• Data to process
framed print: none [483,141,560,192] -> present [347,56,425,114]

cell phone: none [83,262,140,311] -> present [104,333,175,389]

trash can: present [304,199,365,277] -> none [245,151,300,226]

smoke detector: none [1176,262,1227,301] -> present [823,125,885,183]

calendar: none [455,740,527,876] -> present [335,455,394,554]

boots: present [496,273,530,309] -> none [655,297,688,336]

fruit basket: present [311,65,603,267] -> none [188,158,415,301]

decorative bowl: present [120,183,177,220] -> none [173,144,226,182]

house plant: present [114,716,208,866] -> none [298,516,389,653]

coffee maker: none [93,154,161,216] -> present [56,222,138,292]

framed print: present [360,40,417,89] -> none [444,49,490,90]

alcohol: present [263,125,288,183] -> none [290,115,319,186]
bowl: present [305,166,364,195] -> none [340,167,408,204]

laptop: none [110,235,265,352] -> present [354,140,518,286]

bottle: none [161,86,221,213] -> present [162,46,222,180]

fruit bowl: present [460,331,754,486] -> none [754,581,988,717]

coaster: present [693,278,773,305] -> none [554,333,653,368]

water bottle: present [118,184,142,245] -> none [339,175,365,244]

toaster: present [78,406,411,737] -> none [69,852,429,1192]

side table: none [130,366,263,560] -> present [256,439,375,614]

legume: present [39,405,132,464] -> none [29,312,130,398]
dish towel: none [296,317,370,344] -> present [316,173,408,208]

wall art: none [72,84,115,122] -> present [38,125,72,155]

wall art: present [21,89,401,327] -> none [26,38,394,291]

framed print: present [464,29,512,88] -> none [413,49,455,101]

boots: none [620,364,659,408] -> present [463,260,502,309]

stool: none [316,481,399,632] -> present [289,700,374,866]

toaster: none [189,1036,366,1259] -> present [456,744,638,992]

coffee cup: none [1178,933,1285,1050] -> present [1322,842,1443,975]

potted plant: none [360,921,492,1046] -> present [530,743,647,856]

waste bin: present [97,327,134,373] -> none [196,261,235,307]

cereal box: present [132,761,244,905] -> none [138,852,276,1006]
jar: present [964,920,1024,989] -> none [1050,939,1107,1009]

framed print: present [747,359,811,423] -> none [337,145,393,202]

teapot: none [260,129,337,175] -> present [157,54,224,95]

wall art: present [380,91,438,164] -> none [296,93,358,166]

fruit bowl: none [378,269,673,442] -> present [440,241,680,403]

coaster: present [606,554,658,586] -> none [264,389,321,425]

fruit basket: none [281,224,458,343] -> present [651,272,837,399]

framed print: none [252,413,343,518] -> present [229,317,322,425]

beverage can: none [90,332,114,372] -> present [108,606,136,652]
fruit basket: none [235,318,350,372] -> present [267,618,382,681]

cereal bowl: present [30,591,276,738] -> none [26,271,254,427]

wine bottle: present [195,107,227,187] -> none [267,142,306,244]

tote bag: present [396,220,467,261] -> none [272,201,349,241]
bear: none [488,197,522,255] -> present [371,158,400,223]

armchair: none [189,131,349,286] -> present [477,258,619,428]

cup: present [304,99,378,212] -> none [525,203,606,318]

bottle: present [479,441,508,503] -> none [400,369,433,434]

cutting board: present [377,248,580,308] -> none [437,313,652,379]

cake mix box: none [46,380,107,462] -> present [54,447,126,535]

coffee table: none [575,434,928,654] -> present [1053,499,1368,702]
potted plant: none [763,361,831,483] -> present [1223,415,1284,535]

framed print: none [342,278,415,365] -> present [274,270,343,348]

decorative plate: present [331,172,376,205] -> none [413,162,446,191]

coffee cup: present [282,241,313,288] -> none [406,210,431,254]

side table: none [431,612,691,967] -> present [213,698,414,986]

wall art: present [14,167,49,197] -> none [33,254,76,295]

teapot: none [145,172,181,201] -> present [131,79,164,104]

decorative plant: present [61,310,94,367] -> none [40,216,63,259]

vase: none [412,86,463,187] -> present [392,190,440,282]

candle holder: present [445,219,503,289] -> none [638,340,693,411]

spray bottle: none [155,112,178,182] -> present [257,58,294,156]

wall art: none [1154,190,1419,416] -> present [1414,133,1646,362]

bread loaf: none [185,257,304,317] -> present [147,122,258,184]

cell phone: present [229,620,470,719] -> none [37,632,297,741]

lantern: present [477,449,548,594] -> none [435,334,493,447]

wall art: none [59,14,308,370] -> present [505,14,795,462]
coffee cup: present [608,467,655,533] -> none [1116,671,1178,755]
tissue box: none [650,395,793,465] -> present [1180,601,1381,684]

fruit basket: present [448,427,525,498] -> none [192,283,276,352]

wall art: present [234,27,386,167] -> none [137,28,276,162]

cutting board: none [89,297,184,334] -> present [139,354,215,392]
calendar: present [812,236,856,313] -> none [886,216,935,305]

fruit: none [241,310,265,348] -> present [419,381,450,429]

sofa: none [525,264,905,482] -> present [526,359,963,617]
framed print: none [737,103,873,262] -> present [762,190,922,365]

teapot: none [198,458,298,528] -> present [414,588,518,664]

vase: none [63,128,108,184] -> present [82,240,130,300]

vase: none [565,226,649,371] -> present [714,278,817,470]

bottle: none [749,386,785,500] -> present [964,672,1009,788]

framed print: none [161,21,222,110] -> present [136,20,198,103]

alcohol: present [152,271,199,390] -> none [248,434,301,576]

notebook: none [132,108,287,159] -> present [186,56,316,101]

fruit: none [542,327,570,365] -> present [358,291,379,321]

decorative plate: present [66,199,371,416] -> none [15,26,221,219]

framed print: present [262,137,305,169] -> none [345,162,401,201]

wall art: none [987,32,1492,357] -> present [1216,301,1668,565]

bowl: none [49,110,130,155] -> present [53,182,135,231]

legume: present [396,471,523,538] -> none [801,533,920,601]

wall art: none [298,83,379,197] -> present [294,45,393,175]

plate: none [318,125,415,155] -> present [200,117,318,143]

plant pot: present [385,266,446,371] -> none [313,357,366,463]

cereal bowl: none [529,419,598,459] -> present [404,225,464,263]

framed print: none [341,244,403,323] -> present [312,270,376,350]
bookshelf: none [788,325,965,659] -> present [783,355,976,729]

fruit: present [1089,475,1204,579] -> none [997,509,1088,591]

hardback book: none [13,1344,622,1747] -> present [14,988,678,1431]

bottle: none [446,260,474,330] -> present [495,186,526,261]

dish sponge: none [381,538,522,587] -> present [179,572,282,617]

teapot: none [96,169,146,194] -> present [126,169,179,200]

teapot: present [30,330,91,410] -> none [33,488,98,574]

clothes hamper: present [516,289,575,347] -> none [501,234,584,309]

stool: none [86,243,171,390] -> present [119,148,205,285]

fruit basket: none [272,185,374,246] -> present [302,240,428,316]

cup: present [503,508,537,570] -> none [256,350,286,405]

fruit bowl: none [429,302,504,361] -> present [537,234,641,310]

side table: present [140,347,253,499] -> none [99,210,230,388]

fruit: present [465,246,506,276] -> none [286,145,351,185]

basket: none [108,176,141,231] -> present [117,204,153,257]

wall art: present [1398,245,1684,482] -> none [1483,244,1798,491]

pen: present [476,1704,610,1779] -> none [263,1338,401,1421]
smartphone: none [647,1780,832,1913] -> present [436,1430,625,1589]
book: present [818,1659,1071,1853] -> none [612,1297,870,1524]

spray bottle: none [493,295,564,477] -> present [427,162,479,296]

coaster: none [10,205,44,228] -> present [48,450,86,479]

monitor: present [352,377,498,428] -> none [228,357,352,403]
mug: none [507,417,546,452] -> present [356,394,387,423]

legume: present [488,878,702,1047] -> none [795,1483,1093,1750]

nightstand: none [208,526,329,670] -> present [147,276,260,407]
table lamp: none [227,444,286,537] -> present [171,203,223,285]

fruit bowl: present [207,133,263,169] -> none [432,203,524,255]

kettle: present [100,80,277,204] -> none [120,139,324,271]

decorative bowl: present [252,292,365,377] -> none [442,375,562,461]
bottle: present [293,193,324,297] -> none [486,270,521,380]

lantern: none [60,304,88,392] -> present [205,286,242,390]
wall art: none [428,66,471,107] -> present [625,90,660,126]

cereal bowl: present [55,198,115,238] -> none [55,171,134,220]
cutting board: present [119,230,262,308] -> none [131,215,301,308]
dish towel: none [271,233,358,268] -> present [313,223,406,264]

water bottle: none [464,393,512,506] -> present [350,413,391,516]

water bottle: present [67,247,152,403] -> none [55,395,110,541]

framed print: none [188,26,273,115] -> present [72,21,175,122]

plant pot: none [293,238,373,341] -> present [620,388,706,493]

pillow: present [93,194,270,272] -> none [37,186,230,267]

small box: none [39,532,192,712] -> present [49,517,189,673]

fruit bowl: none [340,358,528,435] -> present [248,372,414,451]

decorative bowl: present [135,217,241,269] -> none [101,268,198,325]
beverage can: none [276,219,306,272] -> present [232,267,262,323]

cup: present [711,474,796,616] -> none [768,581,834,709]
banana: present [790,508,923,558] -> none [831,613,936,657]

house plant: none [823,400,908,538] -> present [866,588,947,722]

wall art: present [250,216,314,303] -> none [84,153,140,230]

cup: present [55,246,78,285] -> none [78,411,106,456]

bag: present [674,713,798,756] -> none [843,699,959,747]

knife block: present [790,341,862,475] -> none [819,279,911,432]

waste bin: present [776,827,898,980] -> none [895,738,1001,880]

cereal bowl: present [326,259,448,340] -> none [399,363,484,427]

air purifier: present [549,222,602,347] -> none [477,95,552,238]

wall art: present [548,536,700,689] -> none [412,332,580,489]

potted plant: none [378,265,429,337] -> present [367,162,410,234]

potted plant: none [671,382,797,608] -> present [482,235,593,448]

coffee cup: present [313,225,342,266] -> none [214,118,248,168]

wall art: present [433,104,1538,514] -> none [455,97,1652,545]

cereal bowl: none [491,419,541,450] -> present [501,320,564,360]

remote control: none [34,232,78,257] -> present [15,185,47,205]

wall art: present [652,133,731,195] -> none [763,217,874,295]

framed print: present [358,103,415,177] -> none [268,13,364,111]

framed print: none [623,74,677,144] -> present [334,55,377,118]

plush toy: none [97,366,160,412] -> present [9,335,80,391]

• Your goal
Return, word for word, the lines of the data above from the line with "cup: present [503,508,537,570]" through the line with "wall art: none [428,66,471,107]", inclusive.

• Finished exercise
cup: present [503,508,537,570] -> none [256,350,286,405]

fruit bowl: none [429,302,504,361] -> present [537,234,641,310]

side table: present [140,347,253,499] -> none [99,210,230,388]

fruit: present [465,246,506,276] -> none [286,145,351,185]

basket: none [108,176,141,231] -> present [117,204,153,257]

wall art: present [1398,245,1684,482] -> none [1483,244,1798,491]

pen: present [476,1704,610,1779] -> none [263,1338,401,1421]
smartphone: none [647,1780,832,1913] -> present [436,1430,625,1589]
book: present [818,1659,1071,1853] -> none [612,1297,870,1524]

spray bottle: none [493,295,564,477] -> present [427,162,479,296]

coaster: none [10,205,44,228] -> present [48,450,86,479]

monitor: present [352,377,498,428] -> none [228,357,352,403]
mug: none [507,417,546,452] -> present [356,394,387,423]

legume: present [488,878,702,1047] -> none [795,1483,1093,1750]

nightstand: none [208,526,329,670] -> present [147,276,260,407]
table lamp: none [227,444,286,537] -> present [171,203,223,285]

fruit bowl: present [207,133,263,169] -> none [432,203,524,255]

kettle: present [100,80,277,204] -> none [120,139,324,271]

decorative bowl: present [252,292,365,377] -> none [442,375,562,461]
bottle: present [293,193,324,297] -> none [486,270,521,380]

lantern: none [60,304,88,392] -> present [205,286,242,390]
wall art: none [428,66,471,107] -> present [625,90,660,126]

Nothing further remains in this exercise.